By Marie-Noëlle Demay.
“Jewelry is a language. An alphabet of possibilities to be freely arranged for self-expression, the commemoration of an event or belonging to a family, a group, a community. Signature and identity document, the jewel says, even spells, the name received during baptism, or that of the loved one […] The jewel writes and it beckons. It salutes a birth, it links generations, displays surnames […] and also bears its own signature, that of the house of its craftsman, that of the House which gave birth to it…”writes Sophie Pelletier, doctor of literature in the work The Soul of Jewel (Flammarion).

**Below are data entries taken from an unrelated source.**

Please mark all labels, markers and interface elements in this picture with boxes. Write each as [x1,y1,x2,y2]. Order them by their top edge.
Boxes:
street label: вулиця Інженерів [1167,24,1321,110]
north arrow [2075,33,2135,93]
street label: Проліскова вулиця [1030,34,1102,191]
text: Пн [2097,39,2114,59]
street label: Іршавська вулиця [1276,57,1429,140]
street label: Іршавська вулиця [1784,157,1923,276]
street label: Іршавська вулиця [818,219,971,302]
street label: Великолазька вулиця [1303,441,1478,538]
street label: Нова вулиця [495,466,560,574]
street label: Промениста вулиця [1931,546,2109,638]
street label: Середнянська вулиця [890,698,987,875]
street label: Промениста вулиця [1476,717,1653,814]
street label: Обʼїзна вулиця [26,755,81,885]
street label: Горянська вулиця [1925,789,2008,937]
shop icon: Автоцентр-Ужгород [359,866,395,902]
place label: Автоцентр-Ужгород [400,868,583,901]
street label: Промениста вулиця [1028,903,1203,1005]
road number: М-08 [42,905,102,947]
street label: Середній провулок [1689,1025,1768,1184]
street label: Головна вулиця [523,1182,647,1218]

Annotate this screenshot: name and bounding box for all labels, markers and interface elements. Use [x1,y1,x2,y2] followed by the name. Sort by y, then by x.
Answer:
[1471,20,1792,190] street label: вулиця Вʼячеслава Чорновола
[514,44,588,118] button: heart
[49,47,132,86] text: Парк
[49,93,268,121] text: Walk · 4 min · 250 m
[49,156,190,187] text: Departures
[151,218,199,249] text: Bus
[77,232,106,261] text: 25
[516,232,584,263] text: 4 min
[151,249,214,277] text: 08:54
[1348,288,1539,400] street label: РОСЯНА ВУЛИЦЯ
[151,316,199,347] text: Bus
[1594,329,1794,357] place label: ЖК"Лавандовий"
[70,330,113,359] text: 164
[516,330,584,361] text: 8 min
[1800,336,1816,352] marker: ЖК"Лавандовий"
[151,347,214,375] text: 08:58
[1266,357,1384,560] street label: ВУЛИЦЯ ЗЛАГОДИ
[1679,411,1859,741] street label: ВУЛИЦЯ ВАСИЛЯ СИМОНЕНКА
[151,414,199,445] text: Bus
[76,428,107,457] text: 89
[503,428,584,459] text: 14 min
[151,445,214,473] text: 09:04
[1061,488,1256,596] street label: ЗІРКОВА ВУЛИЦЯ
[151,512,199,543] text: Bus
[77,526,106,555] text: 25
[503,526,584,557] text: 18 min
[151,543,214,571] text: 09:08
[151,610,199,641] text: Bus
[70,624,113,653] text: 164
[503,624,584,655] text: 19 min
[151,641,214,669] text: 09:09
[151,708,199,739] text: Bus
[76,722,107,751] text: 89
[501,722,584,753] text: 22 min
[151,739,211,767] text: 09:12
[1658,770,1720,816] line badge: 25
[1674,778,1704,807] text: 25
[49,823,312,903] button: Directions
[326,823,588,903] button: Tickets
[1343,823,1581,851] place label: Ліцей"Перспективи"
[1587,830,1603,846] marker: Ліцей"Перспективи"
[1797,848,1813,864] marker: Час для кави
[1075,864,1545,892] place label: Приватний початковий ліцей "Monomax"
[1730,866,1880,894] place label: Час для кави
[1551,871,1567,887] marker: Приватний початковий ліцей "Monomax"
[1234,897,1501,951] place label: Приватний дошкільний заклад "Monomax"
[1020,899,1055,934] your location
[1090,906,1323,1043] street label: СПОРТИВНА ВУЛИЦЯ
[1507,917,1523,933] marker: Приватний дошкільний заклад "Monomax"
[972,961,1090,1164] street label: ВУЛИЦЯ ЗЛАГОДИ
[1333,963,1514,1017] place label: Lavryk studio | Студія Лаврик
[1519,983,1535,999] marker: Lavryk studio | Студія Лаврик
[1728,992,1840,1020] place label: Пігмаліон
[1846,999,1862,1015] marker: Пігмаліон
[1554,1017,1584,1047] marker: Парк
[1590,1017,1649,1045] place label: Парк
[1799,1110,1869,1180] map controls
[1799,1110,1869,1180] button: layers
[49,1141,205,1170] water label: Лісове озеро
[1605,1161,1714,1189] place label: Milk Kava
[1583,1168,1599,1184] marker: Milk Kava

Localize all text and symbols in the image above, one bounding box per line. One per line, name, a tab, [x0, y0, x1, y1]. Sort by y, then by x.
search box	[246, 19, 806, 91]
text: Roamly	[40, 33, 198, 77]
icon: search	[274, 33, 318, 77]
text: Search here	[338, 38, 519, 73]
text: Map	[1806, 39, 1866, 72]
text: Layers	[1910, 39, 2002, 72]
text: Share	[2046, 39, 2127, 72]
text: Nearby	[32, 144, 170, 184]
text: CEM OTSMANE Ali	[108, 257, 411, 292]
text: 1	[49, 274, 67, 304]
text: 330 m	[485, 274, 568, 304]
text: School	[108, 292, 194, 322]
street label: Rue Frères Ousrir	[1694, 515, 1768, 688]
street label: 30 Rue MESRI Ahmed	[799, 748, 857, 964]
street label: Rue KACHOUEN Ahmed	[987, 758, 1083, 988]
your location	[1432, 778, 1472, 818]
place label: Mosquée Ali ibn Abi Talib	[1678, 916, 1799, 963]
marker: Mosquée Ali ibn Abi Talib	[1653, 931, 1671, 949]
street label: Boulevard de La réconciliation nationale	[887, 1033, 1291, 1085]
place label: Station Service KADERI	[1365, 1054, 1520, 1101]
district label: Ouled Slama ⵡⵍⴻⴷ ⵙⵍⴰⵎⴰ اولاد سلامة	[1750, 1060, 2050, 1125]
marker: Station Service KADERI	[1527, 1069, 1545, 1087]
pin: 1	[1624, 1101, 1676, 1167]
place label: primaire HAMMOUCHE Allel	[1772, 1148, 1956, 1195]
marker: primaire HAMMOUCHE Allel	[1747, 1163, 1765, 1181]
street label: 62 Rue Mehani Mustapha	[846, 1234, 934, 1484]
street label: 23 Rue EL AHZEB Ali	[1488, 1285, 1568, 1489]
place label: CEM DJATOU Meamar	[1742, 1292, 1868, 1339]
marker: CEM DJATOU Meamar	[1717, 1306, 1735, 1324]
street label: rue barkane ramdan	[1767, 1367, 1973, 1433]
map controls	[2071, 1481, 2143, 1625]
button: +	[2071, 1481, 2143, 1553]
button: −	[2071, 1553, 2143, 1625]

» Discover the entirety of F, Art of Living
Even more, the jewel would have a soul. Perhaps that resulting from the magmatic weddings which saw it born in the hidden womb of rocks, millions of years ago? Or the sensitive trace of the one – or the one – who wears it, an ineffable imprint of emotions experienced on edge? Because the jewel becomes one with the person who adopts it. An embrace that is often visible and therefore “speaking”, like that of a ring which hollows out the birth of a ring finger, a mute witness to a union which is imprinted over time. And what about jewelry embedded in the body, inserted into an earlobe or adorning hidden folds of skin? “The body says the jewel. The jewel says the body. It oxidizes there, takes on the oils and the humors, it was said in the past, a tarnish which is also a writing, that of time which passes and habits which are perpetuated.adds Sophie Pelletier.
This is the purpose of the gems offered in the exceptional staging of this issue. Go back in time, focus on the work of artisans, and, far from preconceived ideas, talk about many things other than jewelry, carats or ornaments: talk about the soul and time. Whispering a certain form of eternity.